What happened next changed everything.
The road to a cure
Nearly four years and more than 536 appointments after Aiden’s birth, his family finally had the answers they were looking for and the support that would enable him to speak for the first time.
On the day of their visit with the cleft palate team at Shriners, Aiden was diagnosed with submucous cleft palate and placed on a priority list for surgery to correct the condition.
Three weeks later—the month before Aiden’s fourth birthday—Aiden underwent surgery.
Although this was the support Tiffany and her family had waited for, “It was still absolutely frightening knowing that something’s wrong, and then having someone say something’s wrong, he needs surgery, and he needs surgery right away, and preparing him to go into surgery,” Tiffany says. “It was a big shock. I was worried, too, that because Aiden was so much older, he would remember the surgery.”
Meanwhile, Aiden didn’t comprehend what was about to take place. “He just knew that he liked their playroom,” Tiffany says.
The recovery was rough: soft foods only for the first month, with three months of therapy, three times a week, afterward. But the Shriners team was very good with Aiden, bribing him with toys in the hospital to encourage him to eat a cup of pudding and working together afterward to ensure a coordinated approach to his continued treatment.
Even when Tiffany’s mother’s car broke down and she and Aiden had to ride the bus to Shriners, two hours each way, she felt grateful—to her mother and to the team at Shriners. “I really thought he was never going to speak,” she says. “It was a horror story.”
Today, Aiden is 10 and in the fourth grade. He loves soccer, football, baseball and running, with plans to try out for the track and field team next year. His reading skills are behind those of his peers, but his math skills are on par with the average fourth-grader. With the help of a paraprofessional, Aiden attends class in a mainstream setting.
For years, Aiden had trouble making friends due to difficulties speaking with kids his age and the shyness he struggled to overcome. “Things seem to be getting better as time goes on,” Tiffany says. “His speech is fantastic. Only sometimes will he have a lisp or difficulty saying a word, and he knows what those challenge words are. He’ll stop and think for a moment before he tries to say them.”

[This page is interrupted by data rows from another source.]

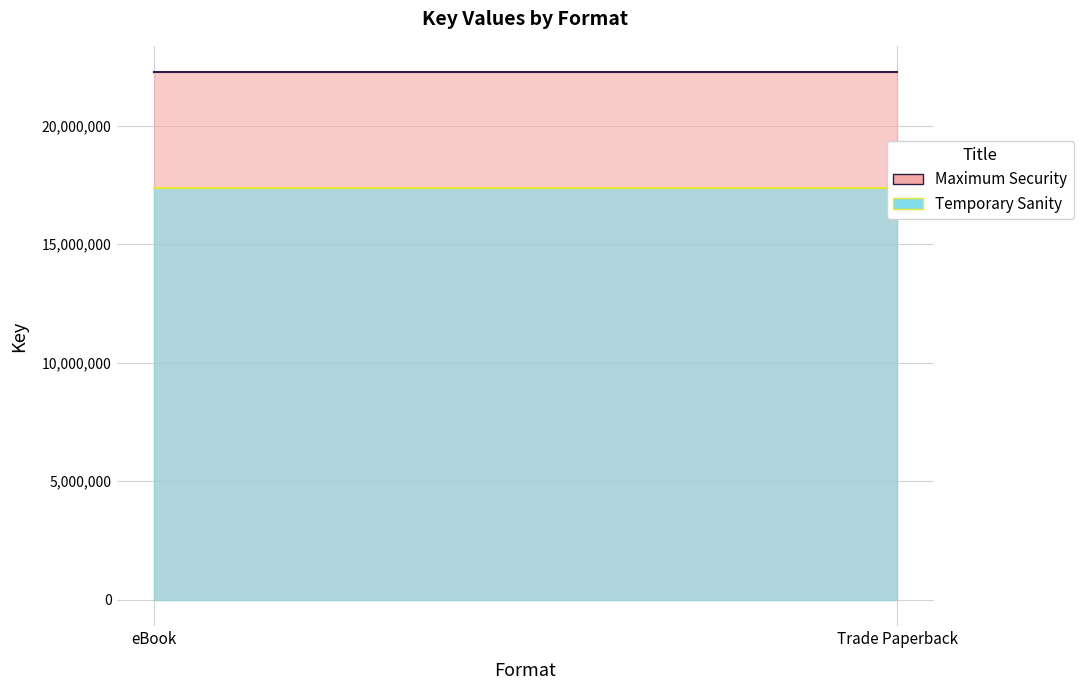

At Trade Paperback, list the series in order from smallest to largest.

Temporary Sanity, Maximum Security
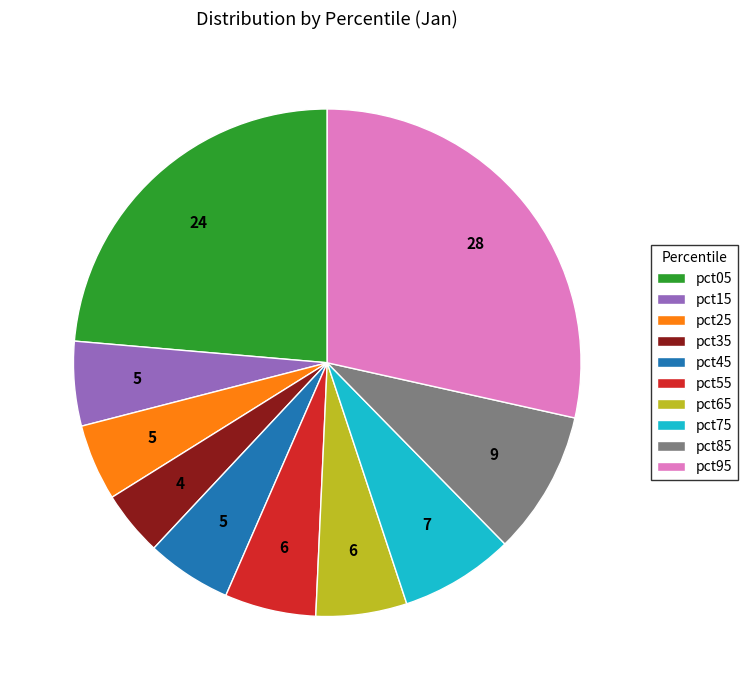

Which category has the biggest portion of the pie?

pct95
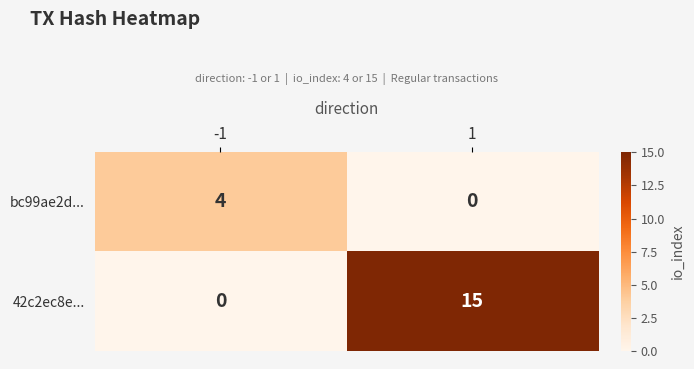

Which series has the largest range (max minus min)?

42c2ec8e...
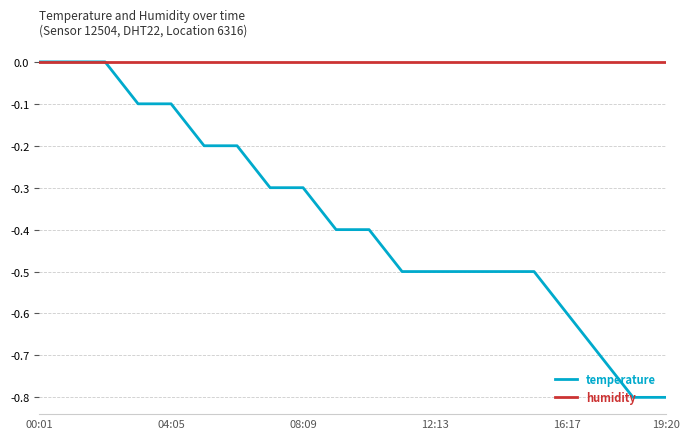

Which series has the widest spread of values?

temperature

While the memory of those early years remains—“If he says something and you ask him, ‘What?’ he almost immediately shuts down,” Tiffany says. “He doesn’t like to talk to adults for the same reason”—Tiffany and Aiden both know his life would be very different if she hadn’t followed her maternal instincts and fought for the help he needed.
“Without that surgery, I don’t think that he would be speaking today,” she says, “and he would be stuck in the same place he was when he was 3.
“Trust your instincts,” she advises parents facing a similar situation. “I knew when Aiden was a year old that something was wrong, and it took two more years to get a diagnosis. And don’t stop fighting for your child.”